→ **Excerpted text**:
┄┄┄┄┄┄

Saturday, June 27, 2015

Physician-physician communication

Poor communication between doctors and patients, and between doctors and nurses, is discussed relatively frequently. But what about confusion between the teams of doctors who share patients in the hospital or clinic? 
 
I have seen this happen numerous times during my nascent medical career. Understandably, it is infuriating to patients and their families. It can also prove dangerous.
 
Miscommunication between a patient’s physicians is a major contributor to treatment and diagnostic mistakes. And too often, doctors who care for a patient in the hospital fail to communicate at discharge with the patient’s primary care provider, sowing confusion about what happened in the hospital and the plan moving forward.
 
A few months after the patient with liver failure passed away, I was caring for a middle-aged woman with metastatic cancer who was in the hospital for pain that had rapidly worsened. Images of her bones showed numerous fractures, and tumors had mangled her skeleton. As part of the medicine team, I worked with four groups of caregivers to figure out how best to treat her bone problems and minimize her pain.
 
As I approached her bedside one morning, she glared at me. Her pained grimace had turned to anger.
“Three different people came into my room this morning before you did, and all of them told me different things!” she sputtered. Each had recommended a different sort of procedure, she said, and it didn’t appear that any of them had discussed the options with each other – or the patient’s main doctors – beforehand.

┄┄┄┄┄┄

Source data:
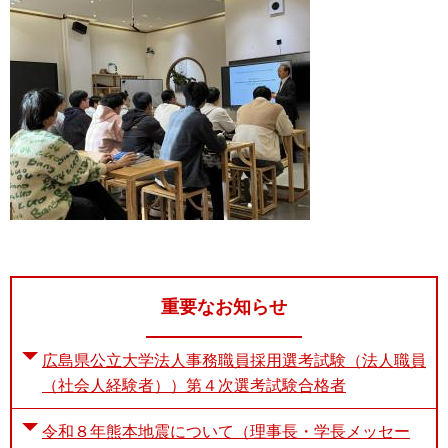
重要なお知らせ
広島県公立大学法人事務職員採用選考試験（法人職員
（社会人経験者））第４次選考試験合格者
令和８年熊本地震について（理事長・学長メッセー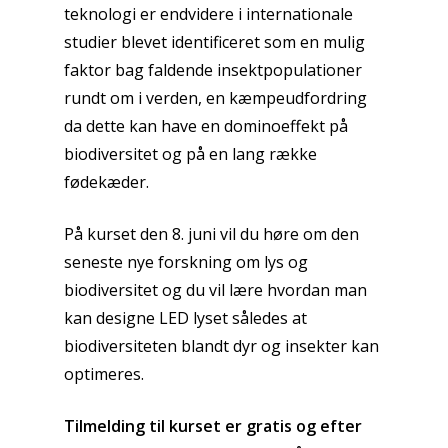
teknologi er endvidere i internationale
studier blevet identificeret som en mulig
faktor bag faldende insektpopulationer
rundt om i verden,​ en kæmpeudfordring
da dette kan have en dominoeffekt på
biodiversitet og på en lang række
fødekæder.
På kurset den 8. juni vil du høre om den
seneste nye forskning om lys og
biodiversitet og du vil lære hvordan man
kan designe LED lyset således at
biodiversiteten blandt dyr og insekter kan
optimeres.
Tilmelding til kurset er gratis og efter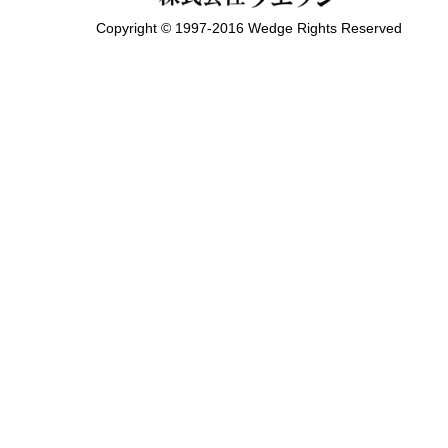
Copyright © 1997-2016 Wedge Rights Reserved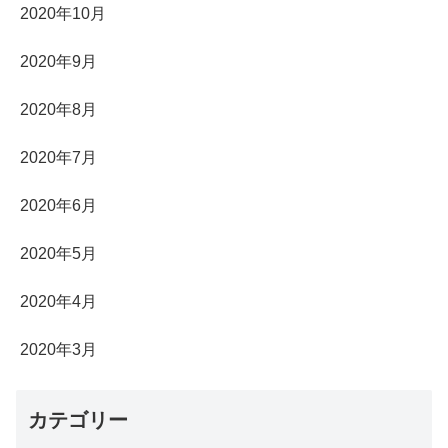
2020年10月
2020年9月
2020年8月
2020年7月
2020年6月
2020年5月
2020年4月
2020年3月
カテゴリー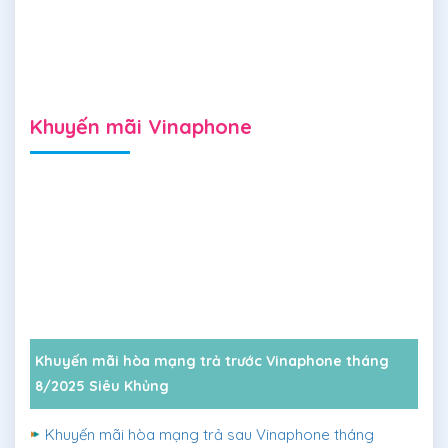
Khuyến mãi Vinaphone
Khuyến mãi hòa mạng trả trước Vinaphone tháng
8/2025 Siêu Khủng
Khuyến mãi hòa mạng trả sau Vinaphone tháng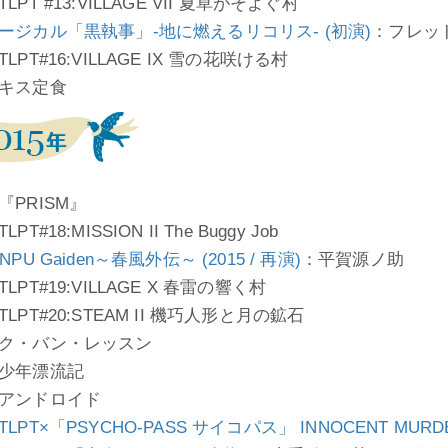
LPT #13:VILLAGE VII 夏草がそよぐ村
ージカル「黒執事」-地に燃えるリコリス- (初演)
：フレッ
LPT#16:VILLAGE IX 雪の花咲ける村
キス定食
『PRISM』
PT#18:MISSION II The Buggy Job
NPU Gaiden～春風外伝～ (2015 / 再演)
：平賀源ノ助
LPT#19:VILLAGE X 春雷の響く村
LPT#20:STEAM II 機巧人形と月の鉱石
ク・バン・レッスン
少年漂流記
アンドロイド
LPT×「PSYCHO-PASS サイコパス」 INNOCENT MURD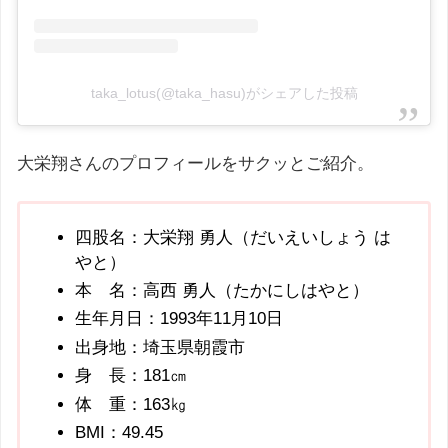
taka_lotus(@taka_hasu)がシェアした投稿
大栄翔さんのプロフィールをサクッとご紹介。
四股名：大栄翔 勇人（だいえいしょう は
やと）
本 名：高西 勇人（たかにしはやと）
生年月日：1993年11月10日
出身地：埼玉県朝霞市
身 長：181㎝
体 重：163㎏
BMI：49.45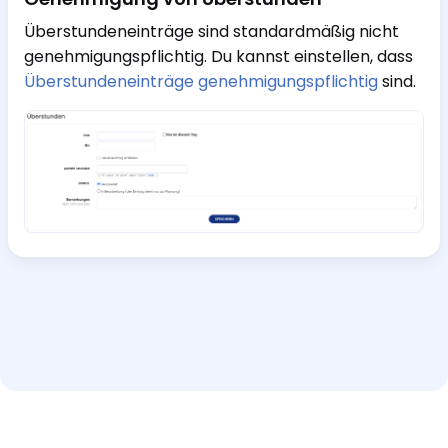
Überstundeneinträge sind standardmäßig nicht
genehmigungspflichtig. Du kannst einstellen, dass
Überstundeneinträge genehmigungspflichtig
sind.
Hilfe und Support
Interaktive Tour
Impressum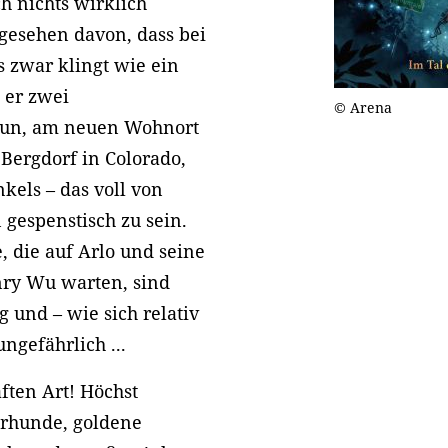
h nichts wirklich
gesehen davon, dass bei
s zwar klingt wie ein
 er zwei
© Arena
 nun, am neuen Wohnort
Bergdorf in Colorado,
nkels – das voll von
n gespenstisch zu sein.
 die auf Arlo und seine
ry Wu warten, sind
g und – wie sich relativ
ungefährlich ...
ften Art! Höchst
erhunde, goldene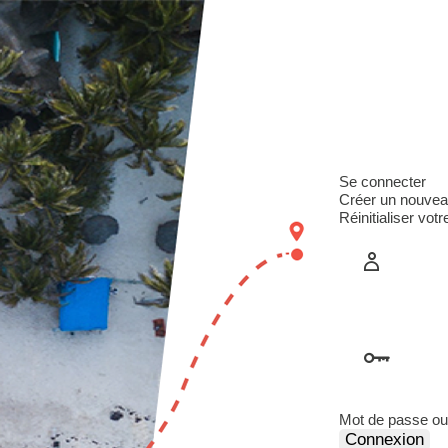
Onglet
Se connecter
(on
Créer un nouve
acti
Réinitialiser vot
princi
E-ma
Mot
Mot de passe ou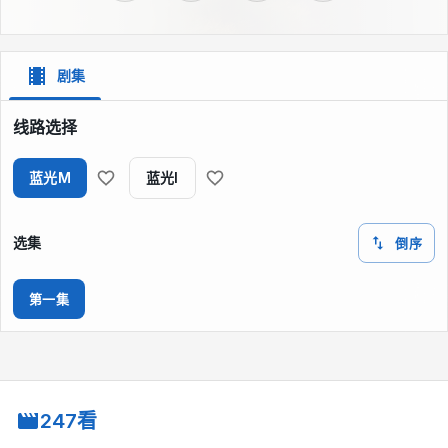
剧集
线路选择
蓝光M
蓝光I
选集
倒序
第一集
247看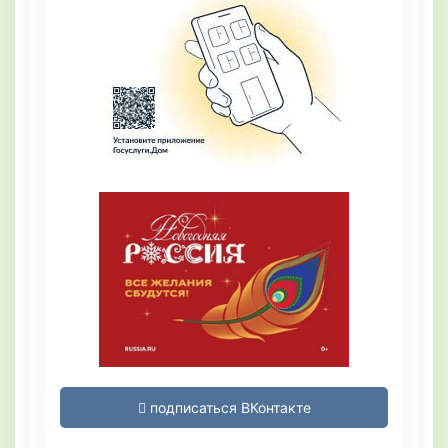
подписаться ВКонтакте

┄┄┄┄┄┄

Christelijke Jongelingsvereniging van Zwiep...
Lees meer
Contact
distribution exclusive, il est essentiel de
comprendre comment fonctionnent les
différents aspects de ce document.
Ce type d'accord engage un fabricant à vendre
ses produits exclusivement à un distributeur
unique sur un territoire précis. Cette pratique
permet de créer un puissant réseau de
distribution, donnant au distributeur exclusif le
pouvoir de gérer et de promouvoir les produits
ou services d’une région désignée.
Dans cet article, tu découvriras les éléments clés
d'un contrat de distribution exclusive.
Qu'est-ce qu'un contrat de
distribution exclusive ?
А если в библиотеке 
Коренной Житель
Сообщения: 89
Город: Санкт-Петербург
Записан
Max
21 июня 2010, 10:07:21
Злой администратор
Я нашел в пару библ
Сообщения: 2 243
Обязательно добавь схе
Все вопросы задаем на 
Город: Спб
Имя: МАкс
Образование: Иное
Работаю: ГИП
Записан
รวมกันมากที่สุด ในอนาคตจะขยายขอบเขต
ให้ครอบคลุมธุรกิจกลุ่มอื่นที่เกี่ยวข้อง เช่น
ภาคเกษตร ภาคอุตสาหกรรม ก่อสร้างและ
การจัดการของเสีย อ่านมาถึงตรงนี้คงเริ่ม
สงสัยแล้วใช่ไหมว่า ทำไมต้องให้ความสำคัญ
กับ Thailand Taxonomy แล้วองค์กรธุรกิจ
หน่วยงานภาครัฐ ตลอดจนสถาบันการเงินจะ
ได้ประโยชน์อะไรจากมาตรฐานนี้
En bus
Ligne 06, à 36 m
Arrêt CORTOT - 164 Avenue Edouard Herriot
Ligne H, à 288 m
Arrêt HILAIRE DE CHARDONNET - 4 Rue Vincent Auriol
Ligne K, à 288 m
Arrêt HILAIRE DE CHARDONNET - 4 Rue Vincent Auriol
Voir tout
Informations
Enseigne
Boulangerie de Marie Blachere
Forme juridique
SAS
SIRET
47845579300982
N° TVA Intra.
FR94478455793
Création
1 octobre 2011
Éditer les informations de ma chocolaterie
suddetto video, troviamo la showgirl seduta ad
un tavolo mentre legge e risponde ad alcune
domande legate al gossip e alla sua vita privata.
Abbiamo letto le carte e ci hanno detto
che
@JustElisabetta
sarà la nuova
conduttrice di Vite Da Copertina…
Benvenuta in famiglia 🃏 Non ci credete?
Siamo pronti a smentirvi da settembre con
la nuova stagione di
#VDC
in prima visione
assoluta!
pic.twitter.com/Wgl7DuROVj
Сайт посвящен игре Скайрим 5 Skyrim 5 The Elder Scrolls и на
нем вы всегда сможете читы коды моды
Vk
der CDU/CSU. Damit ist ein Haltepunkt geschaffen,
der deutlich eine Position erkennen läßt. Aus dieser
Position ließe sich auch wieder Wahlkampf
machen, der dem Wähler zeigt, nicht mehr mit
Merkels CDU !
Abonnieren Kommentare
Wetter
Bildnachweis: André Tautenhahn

┄┄┄┄┄┄

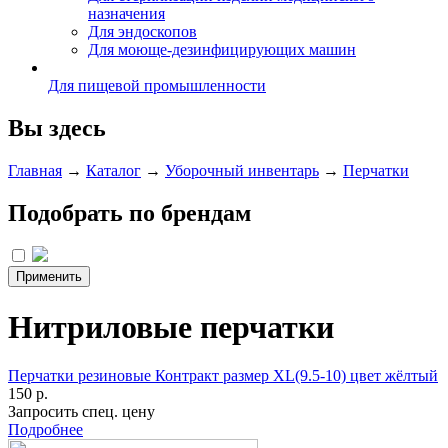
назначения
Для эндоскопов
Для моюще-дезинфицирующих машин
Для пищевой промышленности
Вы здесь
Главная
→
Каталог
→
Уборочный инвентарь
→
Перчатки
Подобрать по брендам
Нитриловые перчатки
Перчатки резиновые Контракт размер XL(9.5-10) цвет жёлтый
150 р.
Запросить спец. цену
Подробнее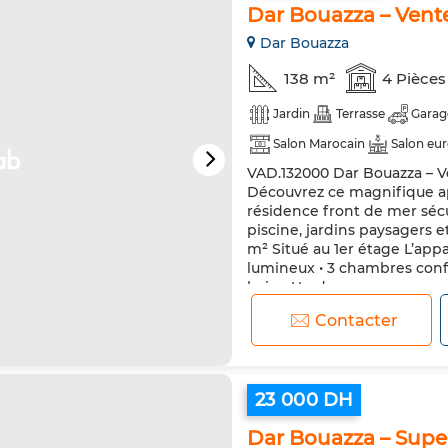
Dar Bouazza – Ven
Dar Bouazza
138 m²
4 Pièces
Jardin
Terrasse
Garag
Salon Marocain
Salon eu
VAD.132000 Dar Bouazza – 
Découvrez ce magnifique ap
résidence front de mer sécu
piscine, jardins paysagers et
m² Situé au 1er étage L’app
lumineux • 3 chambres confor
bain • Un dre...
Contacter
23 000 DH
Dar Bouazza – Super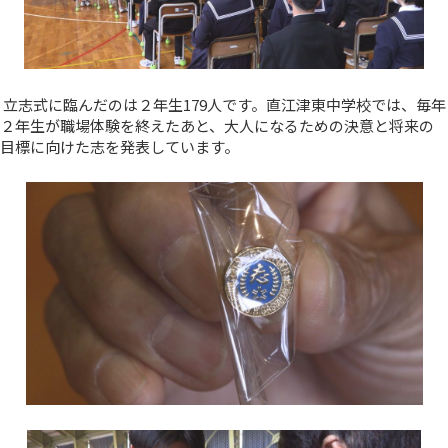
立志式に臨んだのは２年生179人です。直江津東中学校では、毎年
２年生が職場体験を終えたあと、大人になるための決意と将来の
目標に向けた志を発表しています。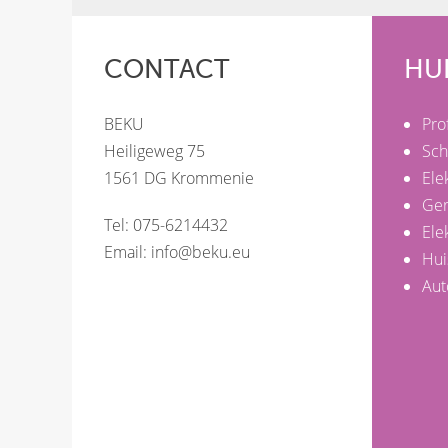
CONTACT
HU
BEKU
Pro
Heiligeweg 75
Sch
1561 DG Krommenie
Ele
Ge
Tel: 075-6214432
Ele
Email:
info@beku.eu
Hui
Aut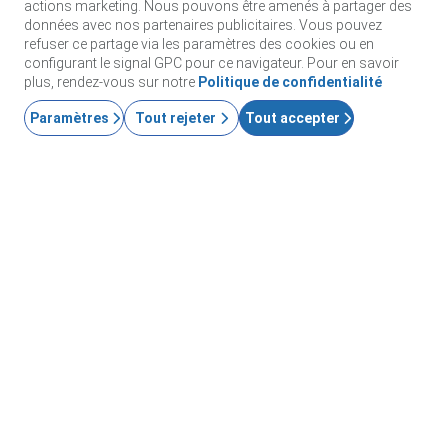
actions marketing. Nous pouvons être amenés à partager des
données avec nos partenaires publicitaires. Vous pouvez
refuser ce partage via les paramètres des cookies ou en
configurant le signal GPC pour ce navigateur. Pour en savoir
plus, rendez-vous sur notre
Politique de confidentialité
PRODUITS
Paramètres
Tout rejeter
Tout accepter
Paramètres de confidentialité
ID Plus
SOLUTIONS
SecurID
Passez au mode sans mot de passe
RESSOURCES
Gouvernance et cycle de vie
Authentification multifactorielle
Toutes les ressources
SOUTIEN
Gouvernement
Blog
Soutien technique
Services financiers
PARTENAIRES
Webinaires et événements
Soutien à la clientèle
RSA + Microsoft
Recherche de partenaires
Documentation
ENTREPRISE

┄┄┄┄┄┄

→ **To do**:
[A] In the post about physician-physician communication, write out the part starting at "Physician-physician communication" and ending at "hospital or clinic?", swapping "clinic" for "office".
[B] Answer these questions from the post about physician-physician communication.
(i) According to the post, what is a major contributor to treatment and diagnostic mistakes?
(ii) How many groups of caregivers did the writer work with to treat the woman with metastatic cancer?
(iii) How many people came into the woman's room that morning before the writer did?
[C] Extend the post about physician-physician communication, picking up right after its last sentence.
The listing has nothing to do with the post about physician-physician communication.

→ **Exercise answers**:
[A]
Physician-physician communication

Poor communication between doctors and patients, and between doctors and nurses, is discussed relatively frequently. But what about confusion between the teams of doctors who share patients in the hospital or office?

[B]
(i) Miscommunication between a patient's physicians.
(ii) Four.
(iii) Three.

[C]
 
After that, her nurse and I worked together to minimize visitors to her room so her primary physicians could synthesize the other teams’ suggestions into one cohesive plan. That greatly decreased her frustration and confusion, which allowed us to better evaluate her treatment preferences and needs.
 
As doctors, we place much emphasis on working with our patients to choose the right combination of interventions, and rightfully so. Yet I have seen that despite best intentions, patients and loved ones sometimes hear conflicting messages from caregivers about these plans.
 
In truth, medical care often entails myriad moving parts, which means the plan for diagnostics or treatment may change. Yet sometimes the way to avoid mixed messages is as simple as fostering a discussion between all members of the care team. Although medical knowledge is important, simply communicating amongst ourselves is a critical part of serving our patients – and one that is too often forgotten.